From Poet's Choice in The Washington Post Book World by Robert Pinsky, who compares tending a garden and holding a pen like in this poem, calling them two symbols of civilization. "Cultivation and writing, skills developed by previous generations, imply hope that in the future someone will be present to consume the produce or to read the writing. In his book Hoops, Major Jackson emphasizes a garden's hopeful and civilizing qualities by depicting two generations at work on a patch of earth. The grandfather resists the decay of his neighborhood and responds to a crime by planting a garden.
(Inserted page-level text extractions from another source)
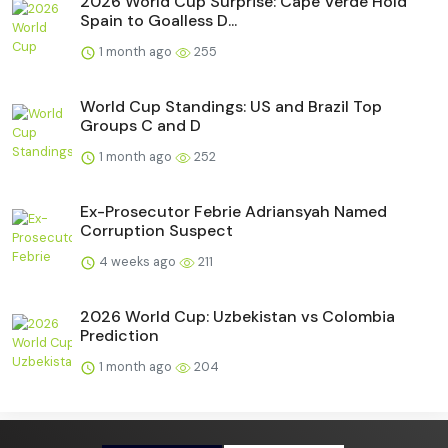
2026 World Cup Surprise: Cape Verde Hold
Spain to Goalless D...
1 month ago
255
World Cup Standings: US and Brazil Top
Groups C and D
1 month ago
252
Ex-Prosecutor Febrie Adriansyah Named
Corruption Suspect
4 weeks ago
211
2026 World Cup: Uzbekistan vs Colombia
Prediction
1 month ago
204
The grandson vows to continue the work with a pen...digging and writing break the surface to sustain life, and they foster the growth of something new out of the old richness. In 'we crouch by watering cans' and in the cleaned revolver, there is a prudent courage, unsentimentally stubborn and protective."


We had a really lovely afternoon, after older son worked in my mother's Hebrew school class as an aide (they were doing their model seder, he ate well) and younger son had his first spring soccer game, which unfortunately his team lost, leading to a bit of grumpiness. We went to Gunston Hall Plantation, where they had an American Revolutionary War skirmish reenactment going on (it continues tomorrow, for anyone within driving distance of Mason Neck, Virginia). 225 years ago in the spring of 1781, a British fleet with two 24-gun ships, two 18-gun ships and six transports sailed up the Potomac River looking to raid plantations and storehouses. Near Alexandria on April 1st, the British raided in two ships, one of which was named the Surprise. *g* They intended to plunder Mount Vernon, Gunston Hall and Henry Lee II's estate at Leesylvania, but instead their schooner was captured and men taken prisoner.
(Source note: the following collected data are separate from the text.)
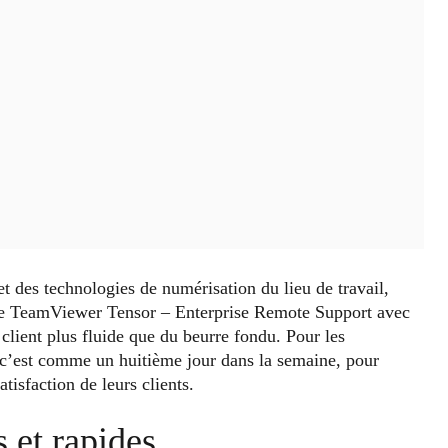
t des technologies de numérisation du lieu de travail,
n de TeamViewer Tensor – Enterprise Remote Support avec
lient plus fluide que du beurre fondu. Pour les
, c’est comme un huitième jour dans la semaine, pour
atisfaction de leurs clients.
 et rapides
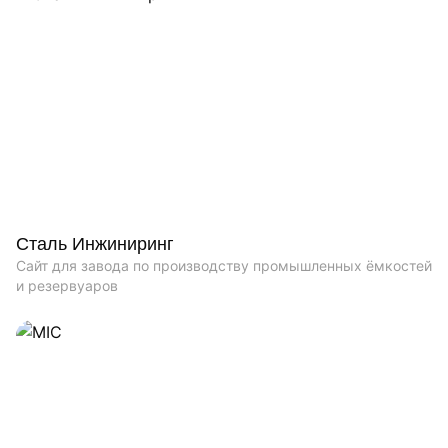
Сталь Инжиниринг
Сайт для завода по производству промышленных ёмкостей
и резервуаров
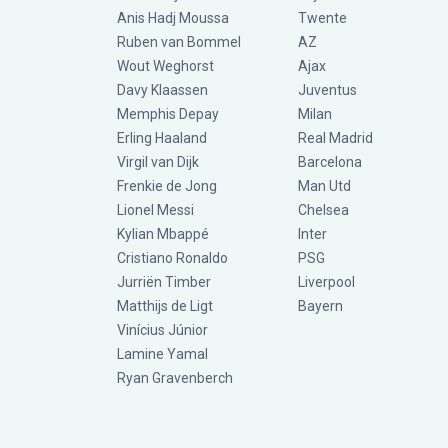
Anis Hadj Moussa
Twente
Ruben van Bommel
AZ
Wout Weghorst
Ajax
Davy Klaassen
Juventus
Memphis Depay
Milan
Erling Haaland
Real Madrid
Virgil van Dijk
Barcelona
Frenkie de Jong
Man Utd
Lionel Messi
Chelsea
Kylian Mbappé
Inter
Cristiano Ronaldo
PSG
Jurriën Timber
Liverpool
Matthijs de Ligt
Bayern
Vinícius Júnior
Lamine Yamal
Ryan Gravenberch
I don't know much about George Mason beyond his role in drafting the Virginia Declaration of Rights and his objections to the Constitution as originally ratified, which led to the passing of the Bill of Rights to amend the Constitution. (I don't even know how the university that bears his name came to be named after him, since it's not a very old university). So the estate tour was fascinating...he was a phenomenally successful businessman, with interests in tobacco, shipping and various land ventures. He was involved in Virginia politics for much of his life and in American Colonial politics from the 1760s, and his estate is nearly as stunning as Mount Vernon...a longer walk to the Potomac River, but formal gardens and woods behind the mansion that make up for the more distant access. (It's always bizarre seeing the slave quarters of the fathers of our civil liberties.) Mason and George Washington could have visited each other regularly, they lived a few miles along the river from one another...I wonder if they did. Reenactment photos today, mansion and grounds photos later...
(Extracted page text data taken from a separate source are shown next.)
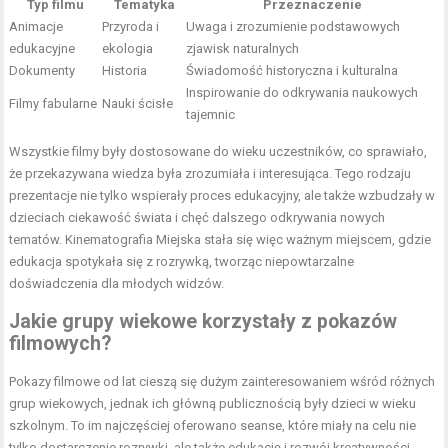
Typ filmu
Tematyka
Przeznaczenie
Animacje
Przyroda i
Uwaga i zrozumienie podstawowych
edukacyjne
ekologia
zjawisk naturalnych
Dokumenty
Historia
Świadomość historyczna i kulturalna
Inspirowanie do odkrywania naukowych
Filmy fabularne
Nauki ścisłe
tajemnic
Wszystkie filmy były dostosowane do wieku uczestników, co sprawiało,
że przekazywana wiedza była zrozumiała i interesująca. Tego rodzaju
prezentacje nie tylko wspierały proces edukacyjny, ale także wzbudzały w
dzieciach ciekawość świata i chęć dalszego odkrywania nowych
tematów. Kinematografia Miejska stała się więc ważnym miejscem, gdzie
edukacja spotykała się z rozrywką, tworząc niepowtarzalne
doświadczenia dla młodych widzów.
Jakie grupy wiekowe korzystały z pokazów
filmowych?
Pokazy filmowe od lat cieszą się dużym zainteresowaniem wśród różnych
grup wiekowych, jednak ich główną publicznością były dzieci w wieku
szkolnym. To im najczęściej oferowano seanse, które miały na celu nie
tylko dostarczenie rozrywki, ale także edukację i rozwój kreatywności.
The skirmish begins as British naval officers land and come up the hill from the river.


The colonial militia fires to defend their territory.


A Scottish regiment approaches from the woods. (There was never a real Scottish regiment raiding American plantations that I know of!)


And after the battle, a soldier smokes his pipe by the army tents. (Again, note that there were not actual army tents set up at Gunston Hall to fight off British raids; this is a bit of a historical stretch for entertainment purposes.)


We stopped at the mall at Tyson's Corner on the way home because they have an L.L. Bean store and we wanted to look at some camping-related stuff, and I ended up getting one of their awesome shoulder bags that I have coveted for awhile, as I can fit all my stuff inside without hurting my back. For dinner we got pizza for the kids and watched George Mason University's basketball team regrettably end its long and lovely run to the Final Four. I suppose that is the price we pay for having watched George Mason's Revolutionary allies defeat the British raiding party earlier. *G* And then Duke spoiler LSU lost! So now I am rooting for UCLA to win but I really just don't care very much. My new favorite thing, by the way: Sabra's Supremely Spicy Hummus. And on that note, I had better go to sleep because we want to get to the cherry blossoms in the morning before several million other people arrive, and we lose an hour overnight!